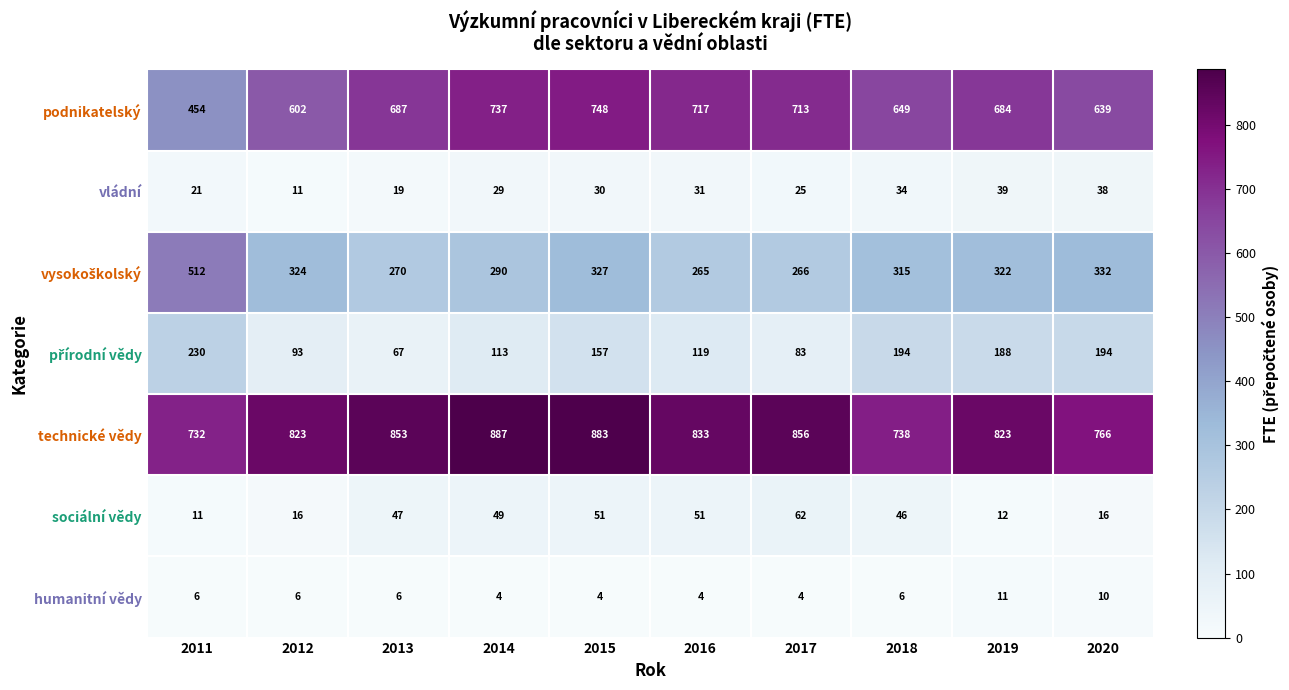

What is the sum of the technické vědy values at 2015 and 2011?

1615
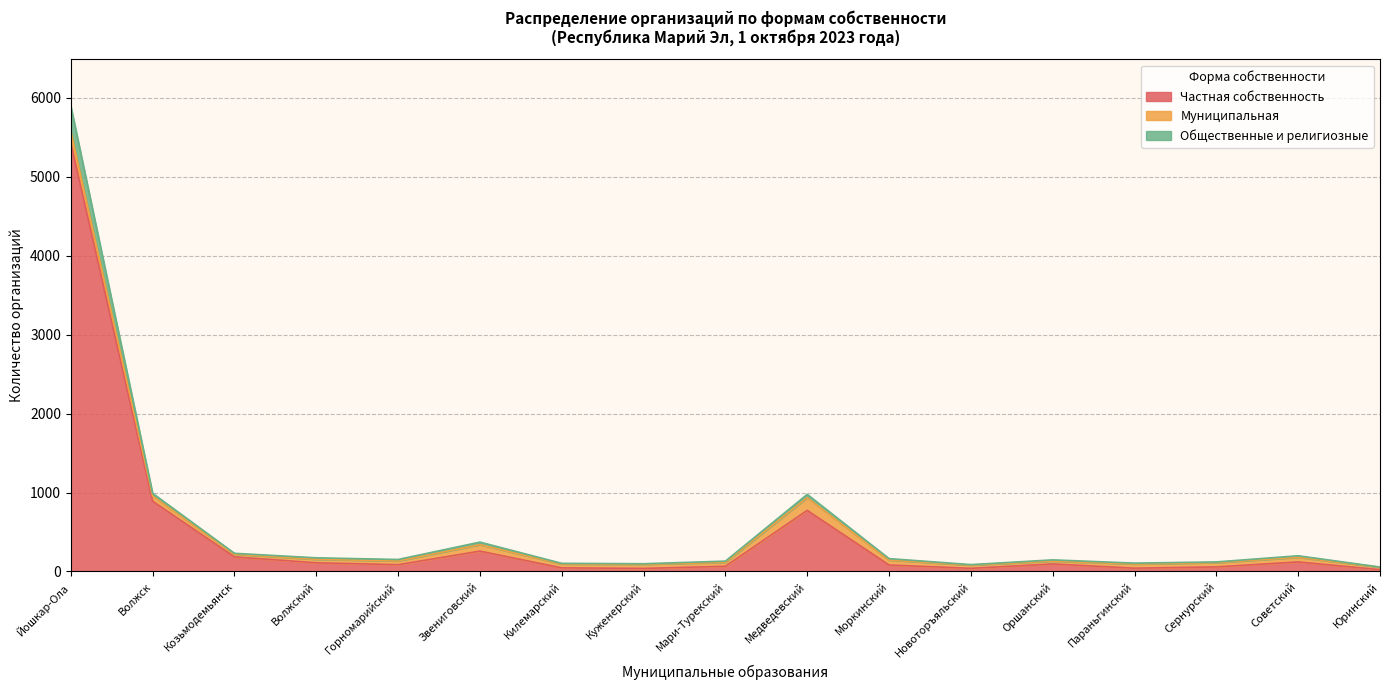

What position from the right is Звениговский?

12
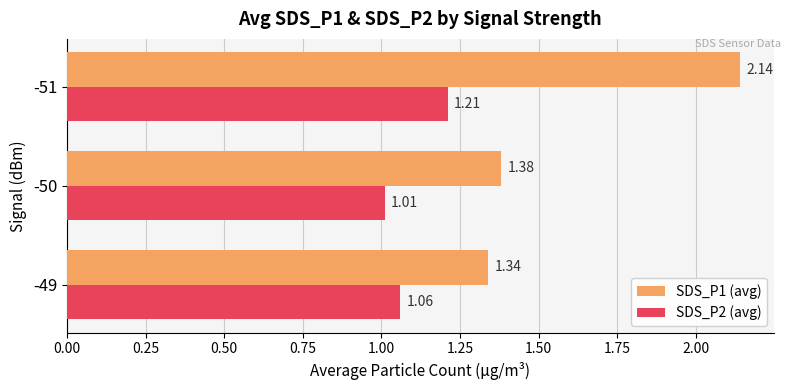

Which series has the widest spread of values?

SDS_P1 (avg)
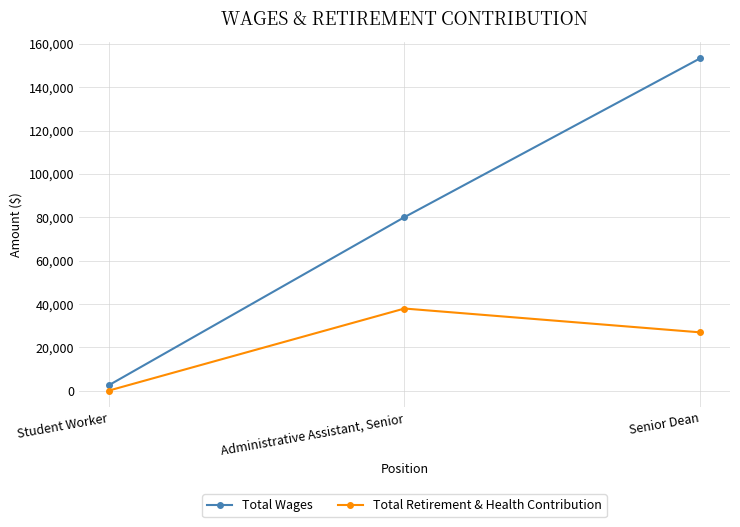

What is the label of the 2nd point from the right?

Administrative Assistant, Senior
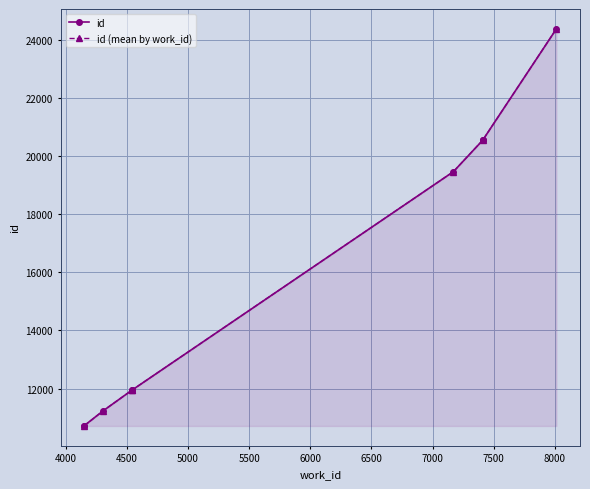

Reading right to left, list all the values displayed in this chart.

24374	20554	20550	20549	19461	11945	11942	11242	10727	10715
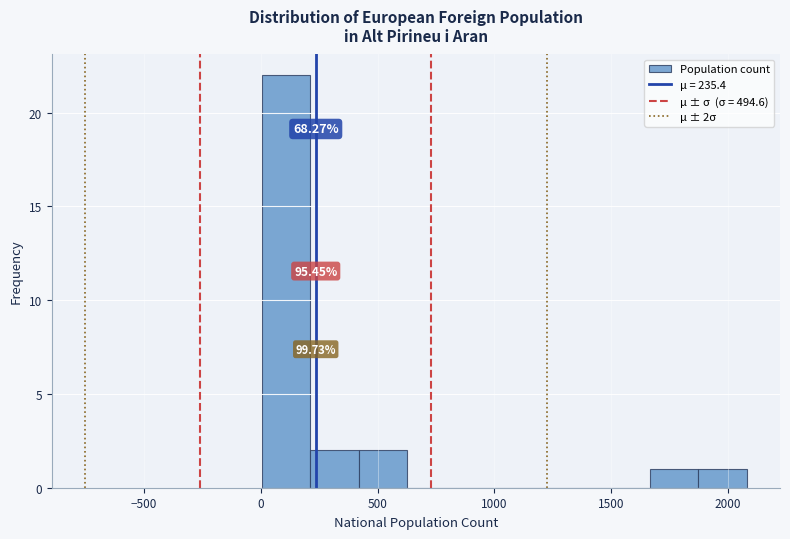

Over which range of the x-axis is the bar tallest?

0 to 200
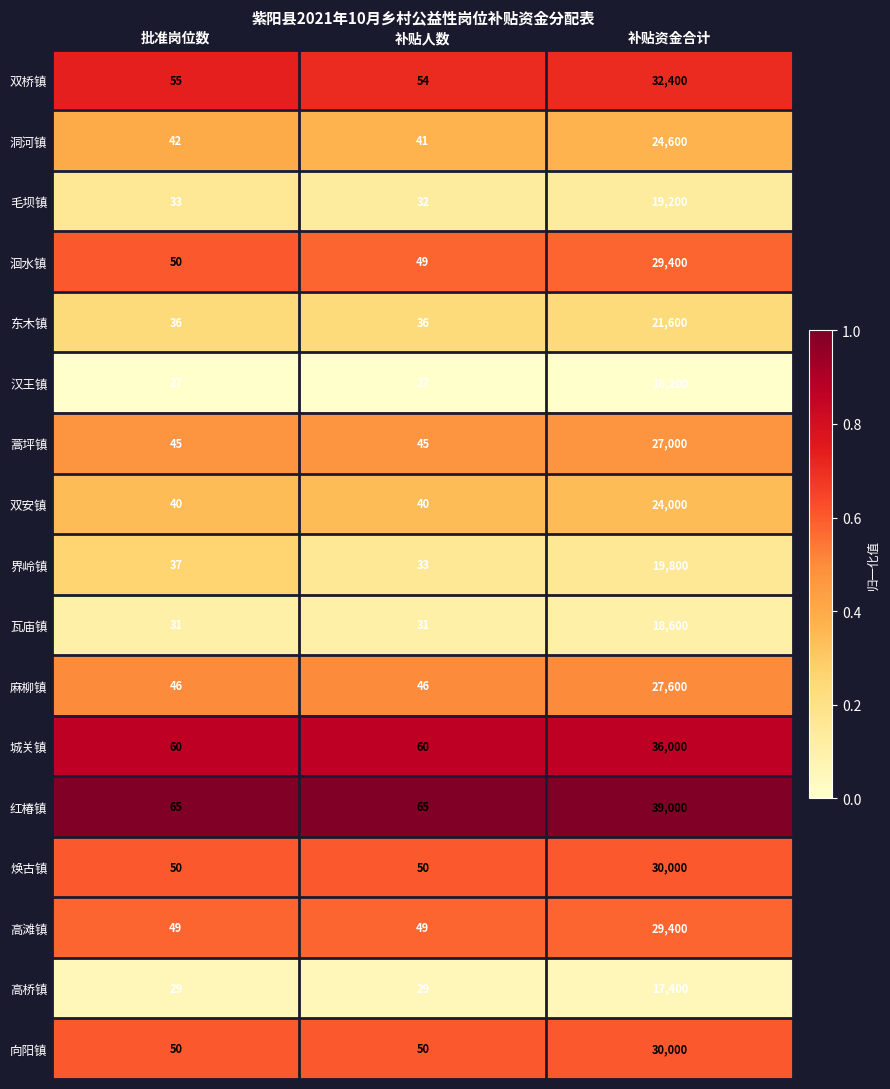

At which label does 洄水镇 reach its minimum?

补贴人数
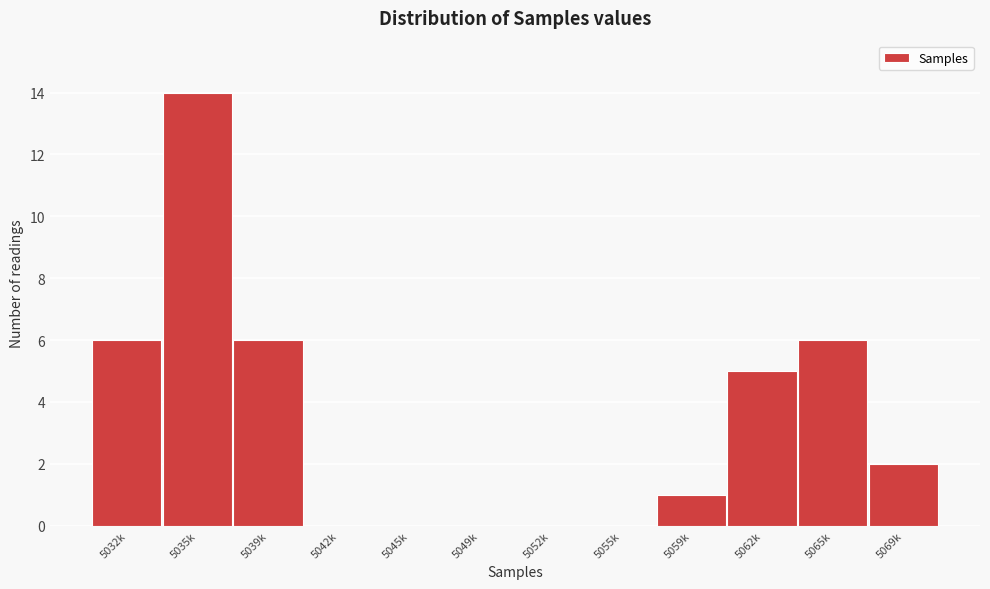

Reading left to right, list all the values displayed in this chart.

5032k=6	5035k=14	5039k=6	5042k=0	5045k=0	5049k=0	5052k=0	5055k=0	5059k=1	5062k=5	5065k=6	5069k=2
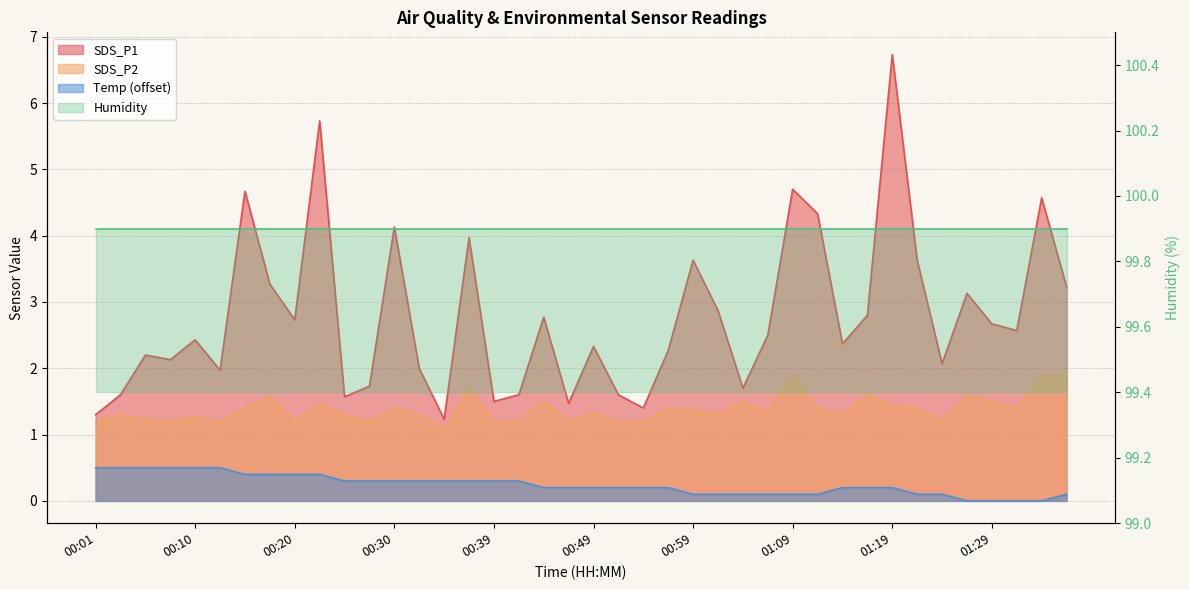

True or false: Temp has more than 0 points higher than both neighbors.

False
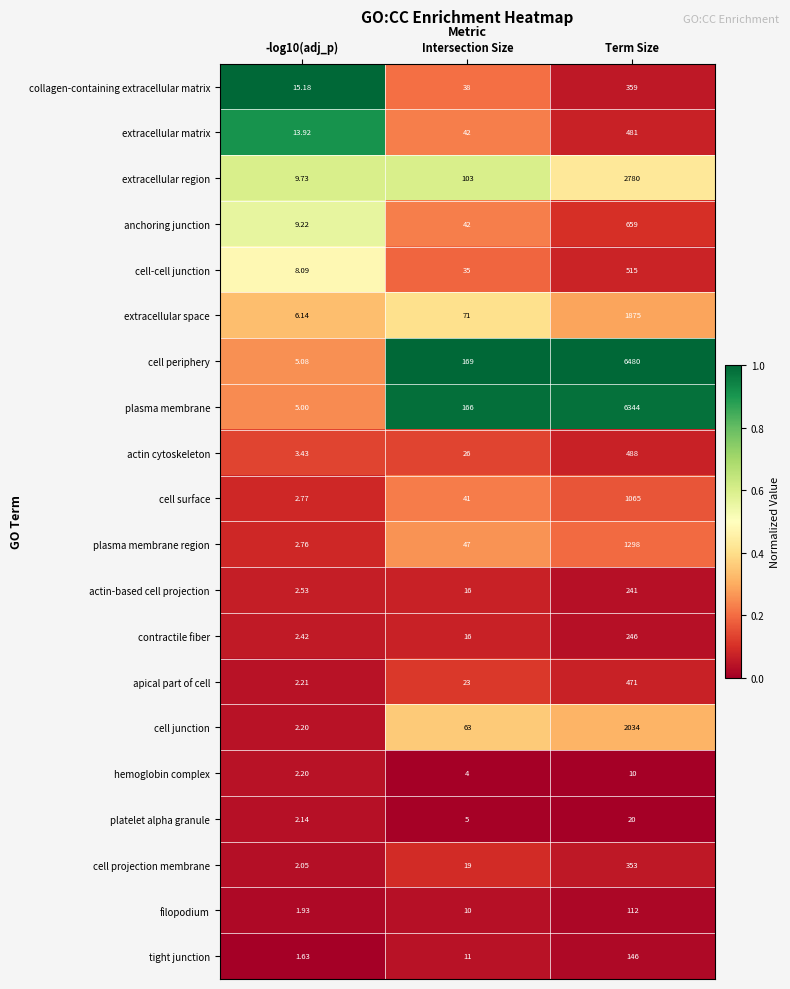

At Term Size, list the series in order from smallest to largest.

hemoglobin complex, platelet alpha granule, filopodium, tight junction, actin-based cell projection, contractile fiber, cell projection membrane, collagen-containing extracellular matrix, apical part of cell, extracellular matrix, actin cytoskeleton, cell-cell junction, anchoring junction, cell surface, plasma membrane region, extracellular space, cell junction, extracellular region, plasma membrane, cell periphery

-*-*-

Your task: Pick out every line of the material above that contains the word "series". Copy each of those lines in full.

Solution for this exercise:
Which series has the widest spread of values?
At Term Size, list the series in order from smallest to largest.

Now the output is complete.